• The exercise: Can you arrange every line of the data below as a JSON list of strings, one string per line, with blank lines and the pictures left out?

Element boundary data

┌──

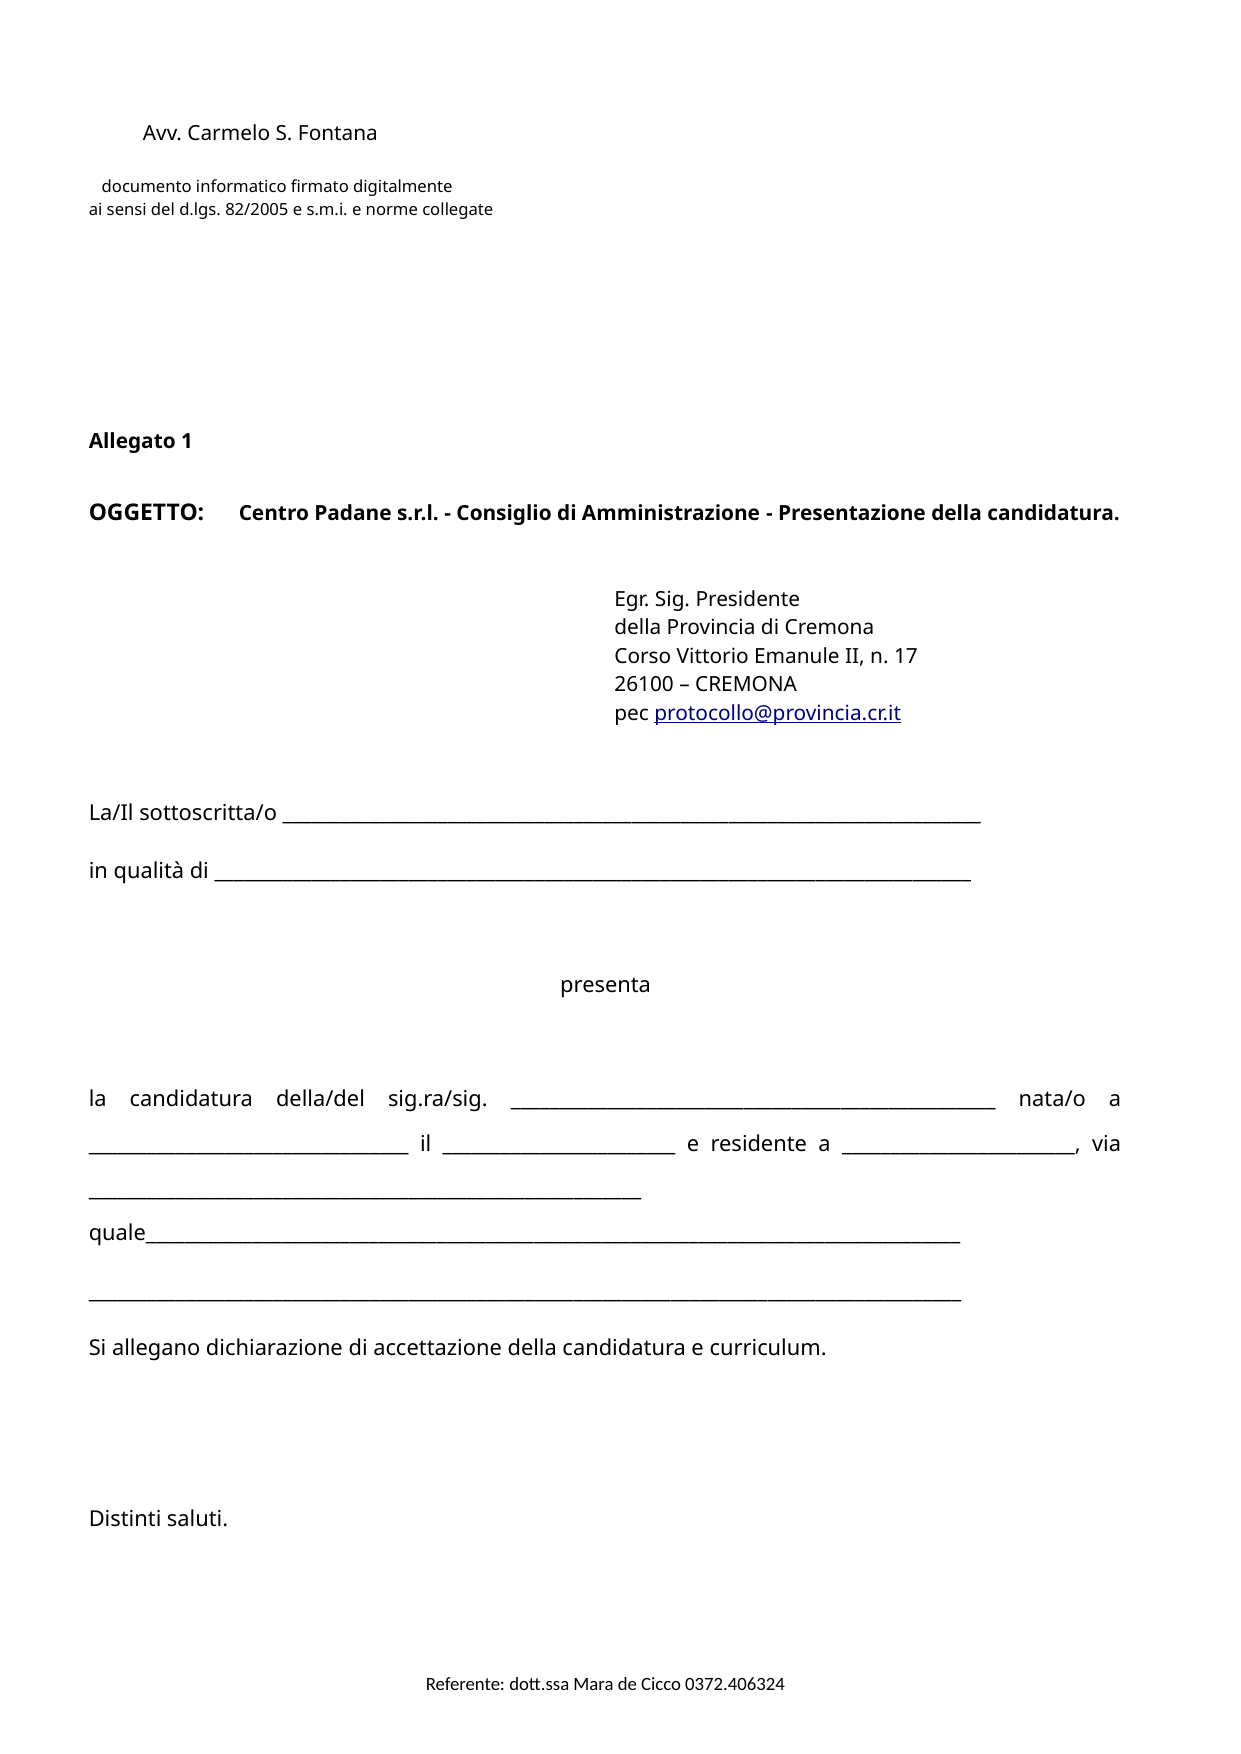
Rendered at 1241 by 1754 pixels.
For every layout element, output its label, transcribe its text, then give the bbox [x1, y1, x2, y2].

text pec protocollo@provincia.cr.it [614, 698, 1122, 726]
text __________________________________________________________________________________________ [88, 1274, 1122, 1304]
text Si allegano dichiarazione di accettazione della candidatura e curriculum. [88, 1332, 1122, 1362]
text Corso Vittorio Emanule II, n. 17 [614, 641, 1122, 669]
text Distinti saluti. [88, 1503, 1122, 1533]
text 26100 – CREMONA [614, 669, 1122, 698]
text OGGETTO: Centro Padane s.r.l. - Consiglio di Amministrazione - Presentazione della candidatura. [88, 495, 1122, 527]
text in qualità di ______________________________________________________________________________ [88, 854, 1122, 884]
text presenta [88, 969, 1122, 999]
text la candidatura della/del sig.ra/sig. __________________________________________________ nata/o a _________________________________ il ________________________ e residente a ________________________, via _________________________________________________________ quale____________________________________________________________________________________ [88, 1083, 1122, 1247]
text La/Il sottoscritta/o ________________________________________________________________________ [88, 797, 1122, 827]
text ai sensi del d.lgs. 82/2005 e s.m.i. e norme collegate [88, 198, 1122, 220]
list Avv. Carmelo S. Fontana [88, 118, 1122, 147]
text della Provincia di Cremona [614, 612, 1122, 641]
text documento informatico firmato digitalmente [88, 175, 1122, 198]
text Allegato 1 [88, 427, 1122, 455]
text Egr. Sig. Presidente [614, 584, 1122, 612]
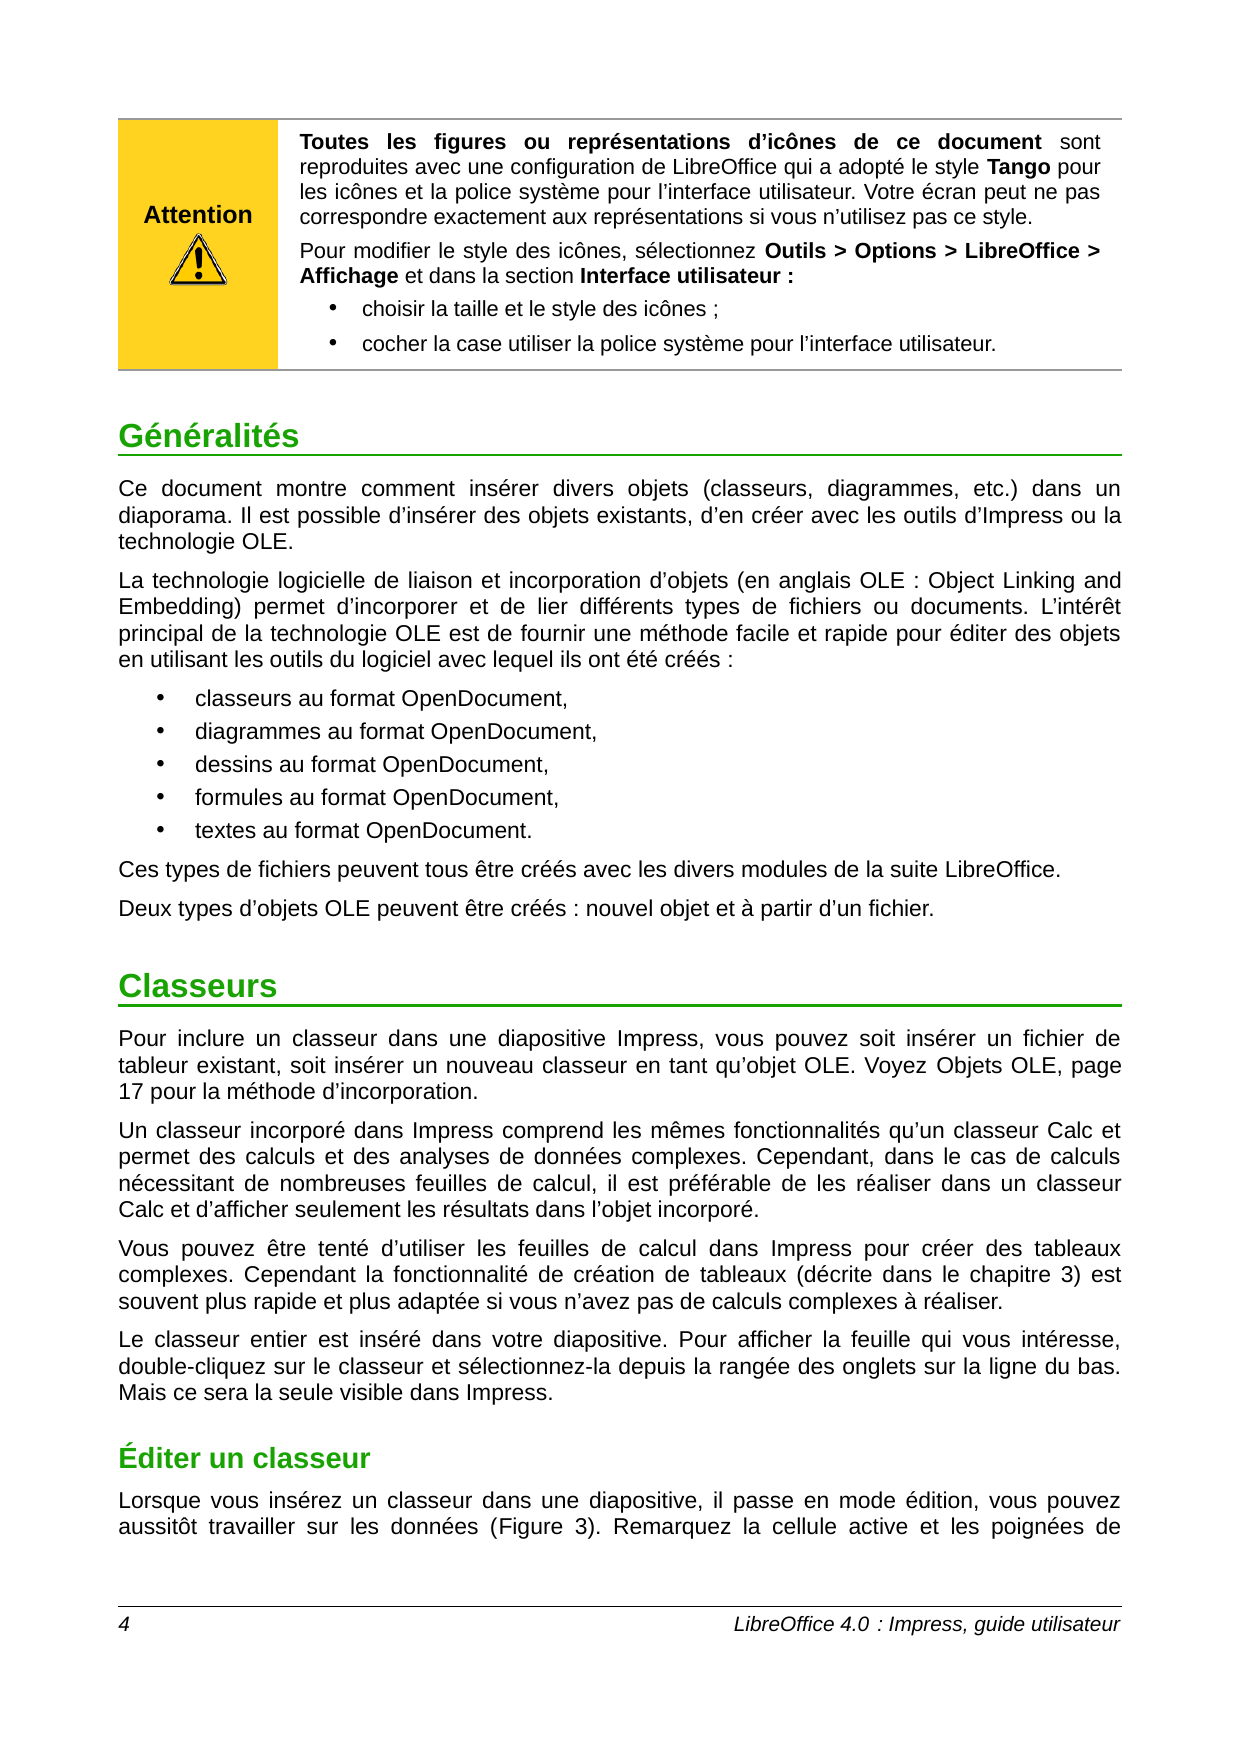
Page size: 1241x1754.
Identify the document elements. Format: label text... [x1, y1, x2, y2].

table_header Attention [118, 120, 278, 369]
text Pour inclure un classeur dans une diapositive Impress, vous pouvez soit insérer un fichier de tableur existant, soit insérer un nouveau classeur en tant qu’objet OLE. Voyez Objets OLE, page 17 pour la méthode d’incorporation. [118, 1025, 1122, 1104]
table_header Toutes les figures ou représentations d’icônes de ce document sont reproduites avec une configuration de LibreOffice qui a adopté le style Tango pour les icônes et la police système pour l’interface utilisateur. Votre écran peut ne pas correspondre exactement aux représentations si vous n’utilisez pas ce style. Pour modifier le style des icônes, sélectionnez Outils > Options > LibreOffice > Affichage et dans la section Interface utilisateur : choisir la taille et le style des icônes ; cocher la case utiliser la police système pour l’interface utilisateur. [278, 120, 1122, 369]
text Lorsque vous insérez un classeur dans une diapositive, il passe en mode édition, vous pouvez aussitôt travailler sur les données (Figure 3). Remarquez la cellule active et les poignées de [118, 1487, 1122, 1540]
text Un classeur incorporé dans Impress comprend les mêmes fonctionnalités qu’un classeur Calc et permet des calculs et des analyses de données complexes. Cependant, dans le cas de calculs nécessitant de nombreuses feuilles de calcul, il est préférable de les réaliser dans un classeur Calc et d’afficher seulement les résultats dans l’objet incorporé. [118, 1117, 1122, 1222]
list diagrammes au format OpenDocument, [156, 718, 1122, 745]
subtitle Classeurs [118, 966, 1122, 1004]
subtitle Généralités [118, 416, 1122, 454]
picture [165, 229, 231, 289]
text Deux types d’objets OLE peuvent être créés : nouvel objet et à partir d’un fichier. [118, 895, 1122, 922]
list formules au format OpenDocument, [156, 784, 1122, 811]
list textes au format OpenDocument. [156, 817, 1122, 844]
list dessins au format OpenDocument, [156, 751, 1122, 778]
text Vous pouvez être tenté d’utiliser les feuilles de calcul dans Impress pour créer des tableaux complexes. Cependant la fonctionnalité de création de tableaux (décrite dans le chapitre 3) est souvent plus rapide et plus adaptée si vous n’avez pas de calculs complexes à réaliser. [118, 1235, 1122, 1314]
text Le classeur entier est inséré dans votre diapositive. Pour afficher la feuille qui vous intéresse, double-cliquez sur le classeur et sélectionnez-la depuis la rangée des onglets sur la ligne du bas. Mais ce sera la seule visible dans Impress. [118, 1326, 1122, 1406]
text Ces types de fichiers peuvent tous être créés avec les divers modules de la suite LibreOffice. [118, 856, 1122, 883]
text Ce document montre comment insérer divers objets (classeurs, diagrammes, etc.) dans un diaporama. Il est possible d’insérer des objets existants, d’en créer avec les outils d’Impress ou la technologie OLE. [118, 475, 1122, 554]
text La technologie logicielle de liaison et incorporation d’objets (en anglais OLE : Object Linking and Embedding) permet d’incorporer et de lier différents types de fichiers ou documents. L’intérêt principal de la technologie OLE est de fournir une méthode facile et rapide pour éditer des objets en utilisant les outils du logiciel avec lequel ils ont été créés : [118, 567, 1122, 672]
subtitle Éditer un classeur [118, 1441, 1122, 1474]
list classeurs au format OpenDocument, [156, 685, 1122, 712]
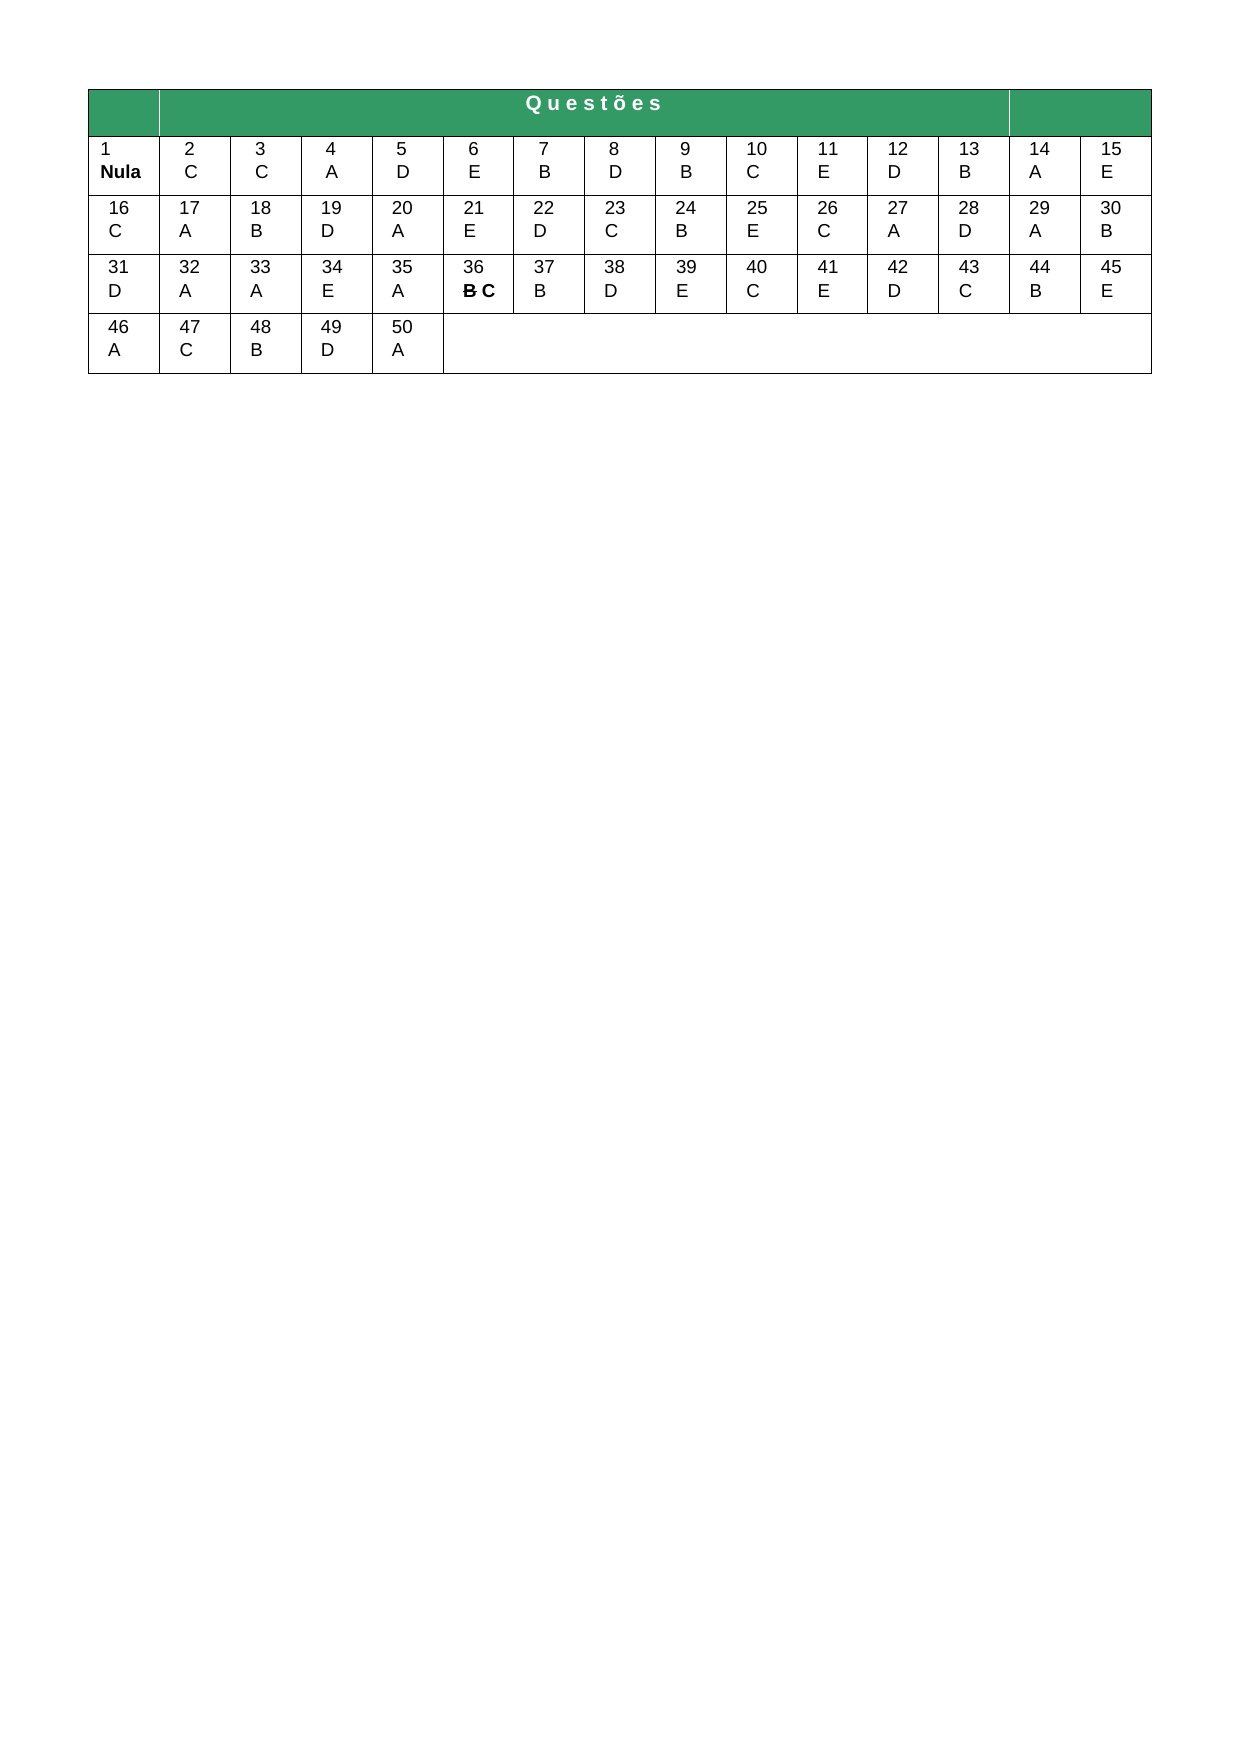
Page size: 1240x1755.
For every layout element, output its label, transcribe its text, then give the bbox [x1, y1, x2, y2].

└──

• Answer to the problem:
[
  "Rendered at 1241 by 1754 pixels.",
  "For every layout element, output its label, transcribe its text, then give the bbox [x1, y1, x2, y2].",
  "text pec protocollo@provincia.cr.it [614, 698, 1122, 726]",
  "text __________________________________________________________________________________________ [88, 1274, 1122, 1304]",
  "text Si allegano dichiarazione di accettazione della candidatura e curriculum. [88, 1332, 1122, 1362]",
  "text Corso Vittorio Emanule II, n. 17 [614, 641, 1122, 669]",
  "text Distinti saluti. [88, 1503, 1122, 1533]",
  "text 26100 – CREMONA [614, 669, 1122, 698]",
  "text OGGETTO: Centro Padane s.r.l. - Consiglio di Amministrazione - Presentazione della candidatura. [88, 495, 1122, 527]",
  "text in qualità di ______________________________________________________________________________ [88, 854, 1122, 884]",
  "text presenta [88, 969, 1122, 999]",
  "text la candidatura della/del sig.ra/sig. __________________________________________________ nata/o a _________________________________ il ________________________ e residente a ________________________, via _________________________________________________________ quale____________________________________________________________________________________ [88, 1083, 1122, 1247]",
  "text La/Il sottoscritta/o ________________________________________________________________________ [88, 797, 1122, 827]",
  "text ai sensi del d.lgs. 82/2005 e s.m.i. e norme collegate [88, 198, 1122, 220]",
  "list Avv. Carmelo S. Fontana [88, 118, 1122, 147]",
  "text della Provincia di Cremona [614, 612, 1122, 641]",
  "text documento informatico firmato digitalmente [88, 175, 1122, 198]",
  "text Allegato 1 [88, 427, 1122, 455]",
  "text Egr. Sig. Presidente [614, 584, 1122, 612]",
  "Page size: 1241x1754.",
  "Identify the document elements. Format: label text... [x1, y1, x2, y2].",
  "table_header Attention [118, 120, 278, 369]",
  "text Pour inclure un classeur dans une diapositive Impress, vous pouvez soit insérer un fichier de tableur existant, soit insérer un nouveau classeur en tant qu’objet OLE. Voyez Objets OLE, page 17 pour la méthode d’incorporation. [118, 1025, 1122, 1104]",
  "table_header Toutes les figures ou représentations d’icônes de ce document sont reproduites avec une configuration de LibreOffice qui a adopté le style Tango pour les icônes et la police système pour l’interface utilisateur. Votre écran peut ne pas correspondre exactement aux représentations si vous n’utilisez pas ce style. Pour modifier le style des icônes, sélectionnez Outils > Options > LibreOffice > Affichage et dans la section Interface utilisateur : choisir la taille et le style des icônes ; cocher la case utiliser la police système pour l’interface utilisateur. [278, 120, 1122, 369]",
  "text Lorsque vous insérez un classeur dans une diapositive, il passe en mode édition, vous pouvez aussitôt travailler sur les données (Figure 3). Remarquez la cellule active et les poignées de [118, 1487, 1122, 1540]",
  "text Un classeur incorporé dans Impress comprend les mêmes fonctionnalités qu’un classeur Calc et permet des calculs et des analyses de données complexes. Cependant, dans le cas de calculs nécessitant de nombreuses feuilles de calcul, il est préférable de les réaliser dans un classeur Calc et d’afficher seulement les résultats dans l’objet incorporé. [118, 1117, 1122, 1222]",
  "list diagrammes au format OpenDocument, [156, 718, 1122, 745]",
  "subtitle Classeurs [118, 966, 1122, 1004]",
  "subtitle Généralités [118, 416, 1122, 454]",
  "picture [165, 229, 231, 289]",
  "text Deux types d’objets OLE peuvent être créés : nouvel objet et à partir d’un fichier. [118, 895, 1122, 922]",
  "list formules au format OpenDocument, [156, 784, 1122, 811]",
  "list textes au format OpenDocument. [156, 817, 1122, 844]",
  "list dessins au format OpenDocument, [156, 751, 1122, 778]",
  "text Vous pouvez être tenté d’utiliser les feuilles de calcul dans Impress pour créer des tableaux complexes. Cependant la fonctionnalité de création de tableaux (décrite dans le chapitre 3) est souvent plus rapide et plus adaptée si vous n’avez pas de calculs complexes à réaliser. [118, 1235, 1122, 1314]",
  "text Le classeur entier est inséré dans votre diapositive. Pour afficher la feuille qui vous intéresse, double-cliquez sur le classeur et sélectionnez-la depuis la rangée des onglets sur la ligne du bas. Mais ce sera la seule visible dans Impress. [118, 1326, 1122, 1406]",
  "text Ces types de fichiers peuvent tous être créés avec les divers modules de la suite LibreOffice. [118, 856, 1122, 883]",
  "text Ce document montre comment insérer divers objets (classeurs, diagrammes, etc.) dans un diaporama. Il est possible d’insérer des objets existants, d’en créer avec les outils d’Impress ou la technologie OLE. [118, 475, 1122, 554]",
  "text La technologie logicielle de liaison et incorporation d’objets (en anglais OLE : Object Linking and Embedding) permet d’incorporer et de lier différents types de fichiers ou documents. L’intérêt principal de la technologie OLE est de fournir une méthode facile et rapide pour éditer des objets en utilisant les outils du logiciel avec lequel ils ont été créés : [118, 567, 1122, 672]",
  "subtitle Éditer un classeur [118, 1441, 1122, 1474]",
  "list classeurs au format OpenDocument, [156, 685, 1122, 712]",
  "Page size: 1240x1755.",
  "For every layout element, output its label, transcribe its text, then give the bbox [x1, y1, x2, y2]."
]